** Opening Selected text block **

Re: [PATCH v3 3/6] vbus: add a "vbus-proxy" bus model for vbus_driverobjects

From: Avi Kivity
Date: Wed Aug 19 2009 - 16:37:30 EST

Next message: Ingo Molnar: "Re: [PATCH, RFC] xfs: batched discard support"
Previous message: Ingo Molnar: "Re: [circular locking bug] Re: [patch 00/15] clocksource /timekeeping rework V4 (resend V3 + bug fix)"
In reply to: Gregory Haskins: "Re: [PATCH v3 3/6] vbus: add a "vbus-proxy" bus model for vbus_driverobjects"
Next in thread: Ingo Molnar: "Re: [PATCH v3 3/6] vbus: add a "vbus-proxy" bus model forvbus_driver objects"
Messages sorted by: [ date ] [ thread ] [ subject ] [ author ]

On 08/19/2009 09:26 PM, Gregory Haskins wrote:

This is for things like the setup of queue-pairs, and the transport of
door-bells, and ib-verbs. I am not on the team doing that work, so I am
not an expert in this area. What I do know is having a flexible and
low-latency signal-path was deemed a key requirement.

That's not a full bypass, then. AFAIK kernel bypass has userspace
talking directly to the device.

Like I said, I am not an expert on the details here. I only work on the
vbus plumbing. FWIW, the work is derivative from the "Xen-IB" project

http://www.openib.org/archives/nov2006sc/xen-ib-presentation.pdf

There were issues with getting Xen-IB to map well into the Xen model.

** Closing Selected text block **

> Work task 1
Answer these questions about the mailing-list message:
(a) Who wrote the message dated 08/19/2009 09:26 PM that is quoted in the reply?
(b) Which project is the work described as derivative from?
(c) What was deemed a key requirement?
The listing that follows has no connection to the mailing-list message above it.

** Opening Information provided block **

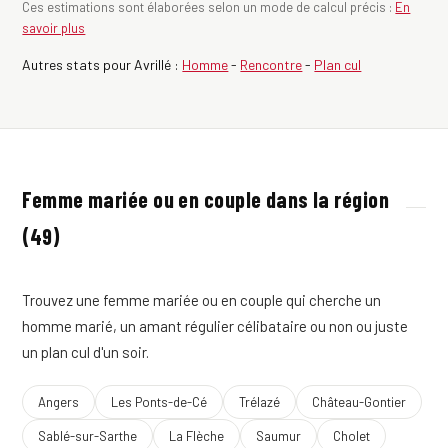
Ces estimations sont élaborées selon un mode de calcul précis :
En
savoir plus
Autres stats pour Avrillé :
Homme
-
Rencontre
-
Plan cul
Femme mariée ou en couple dans la région
(49)
Trouvez une femme mariée ou en couple qui cherche un
homme marié, un amant régulier célibataire ou non ou juste
un plan cul d'un soir.
Angers
Les Ponts-de-Cé
Trélazé
Château-Gontier
Sablé-sur-Sarthe
La Flèche
Saumur
Cholet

** Closing Information provided block **

> Work task 2
Rewrite the listing with "Cholet" replaced by "Cholet (49)", and leave everything else unchanged. Omit the pictures from your answer.

> Task response 1
(a) Gregory Haskins
(b) The "Xen-IB" project
(c) A flexible and low-latency signal-path

> Task response 2
Ces estimations sont élaborées selon un mode de calcul précis :
En
savoir plus
Autres stats pour Avrillé :
Homme
-
Rencontre
-
Plan cul
Femme mariée ou en couple dans la région
(49)
Trouvez une femme mariée ou en couple qui cherche un
homme marié, un amant régulier célibataire ou non ou juste
un plan cul d'un soir.
Angers
Les Ponts-de-Cé
Trélazé
Château-Gontier
Sablé-sur-Sarthe
La Flèche
Saumur
Cholet (49)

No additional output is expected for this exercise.